Tue Mar 7 19:45:09 EST 2006

Paul Rubin wrote:
> "Tuvas" <tuvas21 at gmail.com> writes:
> 
>>I've actually done the tests on this one, it's actually faster to use
>>the += than a list, odd as it may sound. 
> 
> 
> Frederik explained the reason; there's an optimization in Python 2.4
> that I'd forgotten about, for that specific case.  It's not in earlier
> versions.  It's a bit fragile in 2.4:
> 
>   a = ''
>   for x in something:
>     a += g(x)
> 
> is fast, but if a is aliased, Python can't do the optimization, so 
> 
>   a = ''
>   b = a
>   for x in something:
>     a += g(x)
> 
> is slow.  

Is this really true? After the first time through the loop, 'a' won't be 
aliased any more since strings are immutable. After that the loops 
should be equivalent.
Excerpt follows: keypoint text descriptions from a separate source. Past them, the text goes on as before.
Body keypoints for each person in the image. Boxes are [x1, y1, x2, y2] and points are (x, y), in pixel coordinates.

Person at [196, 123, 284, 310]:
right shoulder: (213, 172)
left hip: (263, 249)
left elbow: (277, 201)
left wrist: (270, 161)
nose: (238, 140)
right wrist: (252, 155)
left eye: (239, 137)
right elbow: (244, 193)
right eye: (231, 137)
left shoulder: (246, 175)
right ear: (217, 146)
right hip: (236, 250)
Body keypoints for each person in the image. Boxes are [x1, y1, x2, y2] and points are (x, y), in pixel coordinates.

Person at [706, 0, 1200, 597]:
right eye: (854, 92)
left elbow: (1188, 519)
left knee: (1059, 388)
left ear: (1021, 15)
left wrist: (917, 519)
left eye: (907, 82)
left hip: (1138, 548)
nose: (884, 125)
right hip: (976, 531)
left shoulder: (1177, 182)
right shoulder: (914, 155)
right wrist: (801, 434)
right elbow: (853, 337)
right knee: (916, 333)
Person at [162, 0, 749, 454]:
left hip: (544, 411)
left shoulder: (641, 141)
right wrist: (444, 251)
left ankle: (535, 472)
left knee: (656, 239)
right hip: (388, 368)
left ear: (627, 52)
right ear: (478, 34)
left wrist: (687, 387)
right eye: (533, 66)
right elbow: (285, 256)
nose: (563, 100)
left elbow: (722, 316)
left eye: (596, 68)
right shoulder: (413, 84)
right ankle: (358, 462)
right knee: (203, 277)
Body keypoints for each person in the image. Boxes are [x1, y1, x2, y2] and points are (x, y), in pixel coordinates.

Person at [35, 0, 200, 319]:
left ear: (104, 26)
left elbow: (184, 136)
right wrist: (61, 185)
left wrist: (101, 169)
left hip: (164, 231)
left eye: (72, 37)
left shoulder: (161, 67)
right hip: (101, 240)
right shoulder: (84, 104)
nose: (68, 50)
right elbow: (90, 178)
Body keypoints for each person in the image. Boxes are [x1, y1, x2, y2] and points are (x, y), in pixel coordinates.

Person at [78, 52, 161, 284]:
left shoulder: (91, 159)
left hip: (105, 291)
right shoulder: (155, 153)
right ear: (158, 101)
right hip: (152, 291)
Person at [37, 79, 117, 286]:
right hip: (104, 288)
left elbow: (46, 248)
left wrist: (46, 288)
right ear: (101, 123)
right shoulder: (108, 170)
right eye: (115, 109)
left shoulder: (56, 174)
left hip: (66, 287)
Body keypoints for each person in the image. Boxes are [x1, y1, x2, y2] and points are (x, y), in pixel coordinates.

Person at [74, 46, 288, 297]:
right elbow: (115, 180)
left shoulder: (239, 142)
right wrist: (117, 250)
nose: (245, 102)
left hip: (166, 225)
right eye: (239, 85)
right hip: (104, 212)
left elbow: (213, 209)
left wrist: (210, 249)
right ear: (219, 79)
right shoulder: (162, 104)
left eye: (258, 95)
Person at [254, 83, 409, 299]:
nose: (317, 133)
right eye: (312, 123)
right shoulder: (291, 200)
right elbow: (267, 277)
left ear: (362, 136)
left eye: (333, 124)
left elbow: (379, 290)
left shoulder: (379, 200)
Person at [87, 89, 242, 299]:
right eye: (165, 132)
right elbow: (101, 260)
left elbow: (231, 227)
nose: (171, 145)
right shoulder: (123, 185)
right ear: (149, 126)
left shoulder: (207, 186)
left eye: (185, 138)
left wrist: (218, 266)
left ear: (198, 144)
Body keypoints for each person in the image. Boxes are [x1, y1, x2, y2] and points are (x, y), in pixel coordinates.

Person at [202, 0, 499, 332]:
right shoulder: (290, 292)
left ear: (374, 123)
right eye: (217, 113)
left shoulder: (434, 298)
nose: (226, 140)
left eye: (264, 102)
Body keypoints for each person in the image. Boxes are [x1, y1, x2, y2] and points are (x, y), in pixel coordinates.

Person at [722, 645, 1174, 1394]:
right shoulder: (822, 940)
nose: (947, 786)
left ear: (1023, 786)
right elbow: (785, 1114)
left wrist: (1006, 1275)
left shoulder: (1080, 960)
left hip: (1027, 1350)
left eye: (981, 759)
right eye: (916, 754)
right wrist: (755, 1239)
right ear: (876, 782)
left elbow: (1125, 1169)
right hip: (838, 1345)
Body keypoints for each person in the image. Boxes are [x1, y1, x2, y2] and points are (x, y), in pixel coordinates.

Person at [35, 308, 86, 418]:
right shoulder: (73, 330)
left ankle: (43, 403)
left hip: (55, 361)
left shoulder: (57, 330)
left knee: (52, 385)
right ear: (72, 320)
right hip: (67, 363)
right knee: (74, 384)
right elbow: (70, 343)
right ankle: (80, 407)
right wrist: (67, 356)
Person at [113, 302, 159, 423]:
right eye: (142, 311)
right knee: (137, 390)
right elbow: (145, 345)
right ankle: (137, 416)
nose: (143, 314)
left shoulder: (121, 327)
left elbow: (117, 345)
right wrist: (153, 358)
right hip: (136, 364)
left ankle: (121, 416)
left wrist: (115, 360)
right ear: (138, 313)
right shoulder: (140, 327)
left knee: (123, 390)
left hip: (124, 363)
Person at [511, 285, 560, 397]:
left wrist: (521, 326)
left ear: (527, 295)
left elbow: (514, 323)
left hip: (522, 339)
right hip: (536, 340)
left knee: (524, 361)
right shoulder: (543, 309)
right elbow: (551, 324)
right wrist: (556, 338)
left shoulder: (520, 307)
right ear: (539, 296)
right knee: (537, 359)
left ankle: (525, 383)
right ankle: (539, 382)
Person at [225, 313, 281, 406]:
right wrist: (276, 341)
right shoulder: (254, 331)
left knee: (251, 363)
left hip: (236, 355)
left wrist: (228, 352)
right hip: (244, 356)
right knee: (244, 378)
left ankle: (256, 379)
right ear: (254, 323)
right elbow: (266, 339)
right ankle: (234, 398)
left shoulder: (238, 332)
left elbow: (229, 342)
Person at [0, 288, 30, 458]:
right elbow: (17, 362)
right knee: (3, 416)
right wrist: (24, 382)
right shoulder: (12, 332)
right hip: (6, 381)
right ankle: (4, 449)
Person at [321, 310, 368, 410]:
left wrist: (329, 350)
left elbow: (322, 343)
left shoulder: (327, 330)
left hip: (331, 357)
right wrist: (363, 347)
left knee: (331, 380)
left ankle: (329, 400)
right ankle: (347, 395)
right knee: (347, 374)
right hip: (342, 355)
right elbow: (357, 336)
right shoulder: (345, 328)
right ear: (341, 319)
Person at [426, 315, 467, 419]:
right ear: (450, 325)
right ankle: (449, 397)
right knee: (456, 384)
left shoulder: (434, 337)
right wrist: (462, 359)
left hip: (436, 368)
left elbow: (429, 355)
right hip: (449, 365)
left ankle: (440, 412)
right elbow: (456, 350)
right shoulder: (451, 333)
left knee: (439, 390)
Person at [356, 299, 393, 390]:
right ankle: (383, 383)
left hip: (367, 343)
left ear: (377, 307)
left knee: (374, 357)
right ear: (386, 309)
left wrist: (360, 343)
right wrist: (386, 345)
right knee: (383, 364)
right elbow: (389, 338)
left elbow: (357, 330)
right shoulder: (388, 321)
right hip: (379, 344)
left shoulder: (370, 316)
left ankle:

I tried this out to see if I could see a timing 
difference, in case I was missing something, with Python 2.4.1, the 
following two snippets timed essentially the same for N up to 2**20 (I 
didn't try any higher):

def concat1():
     a = ''
     for x in ' '*N:
         a += x
     return a

def concat2():
     a = ''
     b = a
     for x in ' '*N:
         a += x
     return a

Regards,

-tim

> Figuring out which case to use relies on CPython's reference
> counting storage allocator (the interpreter keeps track of how many
> pointers there are to any given object) and so the optimization may
> not be feasible at all in other implementations which use different
> storage allocation strategies (e.g. Lisp-style garbage collection).
> 
> All in all I think it's best to use a completely different approach
> (something like StringBuffer) but my effort to start a movement here
> on clpy a couple months ago didn't get anywhere.